__What you should do__
Go line by line through the data and copy those with the word "Elwood".

───── Data to process

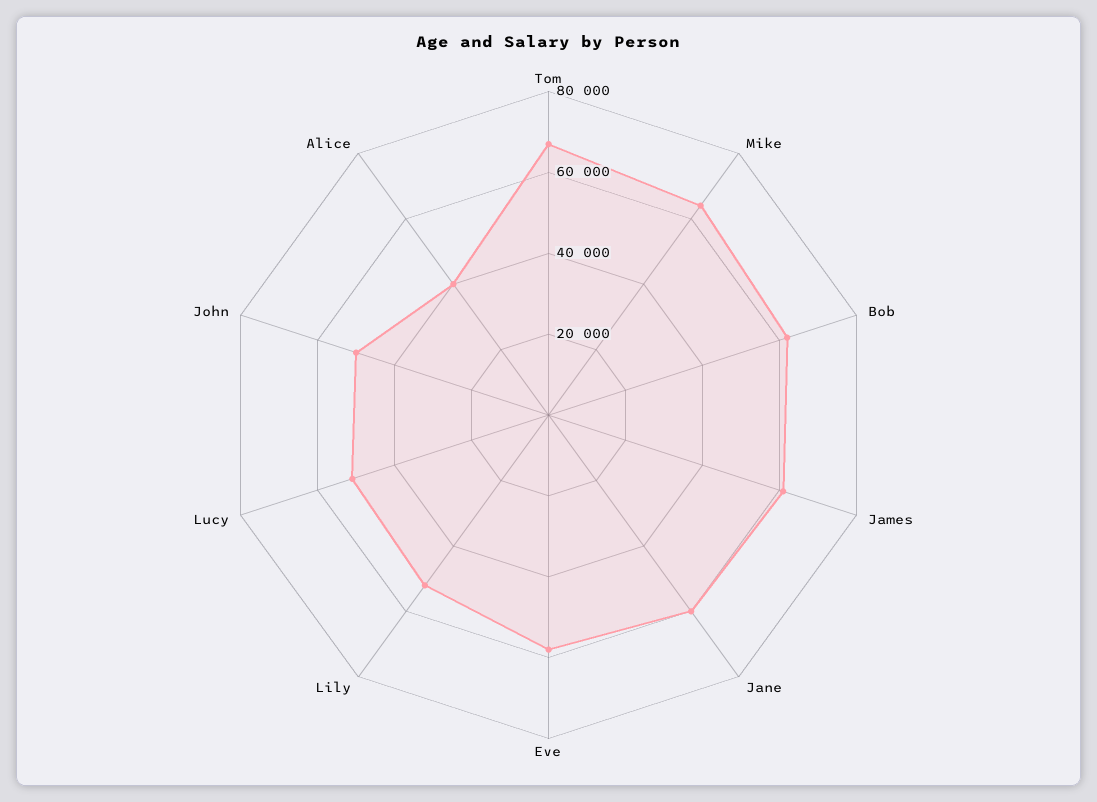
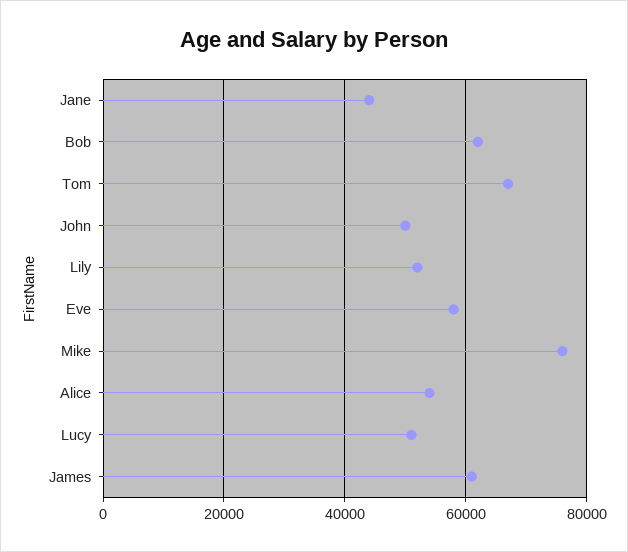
  {
    "Tom": 68000,
-   "Mike": 65000,
+   "Mike": 76000,
    "Bob": 62000,
    "James": 62000,
-   "Jane": 60000,
+   "Jane": 44000,
    "Eve": 58000,
    "Lily": 52000,
    "Lucy": 52000,
    "John": 50000,
-   "Alice": 40000
+   "Alice": 54000
  }

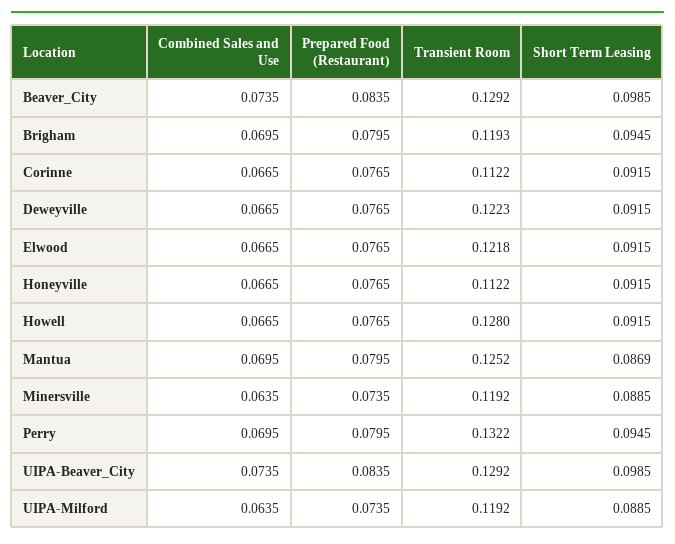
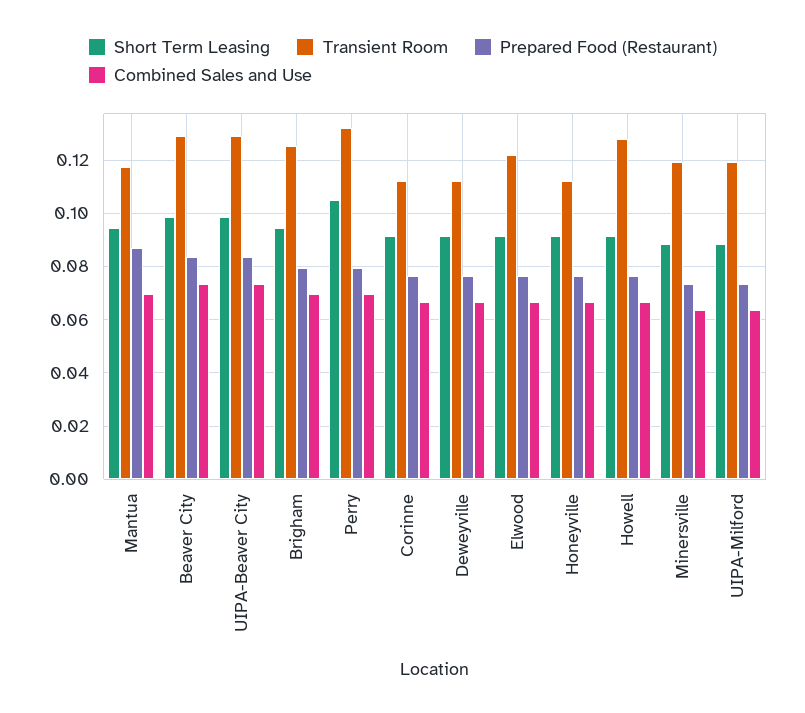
  {
    "Combined Sales and Use": {
      "Beaver_City": 0.0735,
      "Brigham": 0.0695,
      "Corinne": 0.0665,
      "Deweyville": 0.0665,
      "Elwood": 0.0665,
      "Honeyville": 0.0665,
      "Howell": 0.0665,
      "Mantua": 0.0695,
      "Minersville": 0.0635,
      "Perry": 0.0695,
      "UIPA-Beaver_City": 0.0735,
      "UIPA-Milford": 0.0635
    },
    "Prepared Food (Restaurant)": {
      "Beaver_City": 0.0835,
      "Brigham": 0.0795,
      "Corinne": 0.0765,
      "Deweyville": 0.0765,
      "Elwood": 0.0765,
      "Honeyville": 0.0765,
      "Howell": 0.0765,
-     "Mantua": 0.0795,
+     "Mantua": 0.0875,
      "Minersville": 0.0735,
      "Perry": 0.0795,
      "UIPA-Beaver_City": 0.0835,
      "UIPA-Milford": 0.0735
    },
    "Transient Room": {
      "Beaver_City": 0.1292,
-     "Brigham": 0.1193,
+     "Brigham": 0.125,
      "Corinne": 0.1122,
-     "Deweyville": 0.1223,
+     "Deweyville": 0.1125,
      "Elwood": 0.1218,
      "Honeyville": 0.1122,
      "Howell": 0.128,
-     "Mantua": 0.1252,
+     "Mantua": 0.1175,
      "Minersville": 0.1192,
      "Perry": 0.1322,
      "UIPA-Beaver_City": 0.1292,
      "UIPA-Milford": 0.1192
    },
    "Short Term Leasing": {
      "Beaver_City": 0.0985,
      "Brigham": 0.0945,
      "Corinne": 0.0915,
      "Deweyville": 0.0915,
      "Elwood": 0.0915,
      "Honeyville": 0.0915,
      "Howell": 0.0915,
-     "Mantua": 0.0869,
+     "Mantua": 0.095,
      "Minersville": 0.0885,
-     "Perry": 0.0945,
+     "Perry": 0.105,
      "UIPA-Beaver_City": 0.0985,
      "UIPA-Milford": 0.0885
    }
  }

──────────

__Solution for this exercise__
      "Elwood": 0.0665,
      "Elwood": 0.0765,
      "Elwood": 0.1218,
      "Elwood": 0.0915,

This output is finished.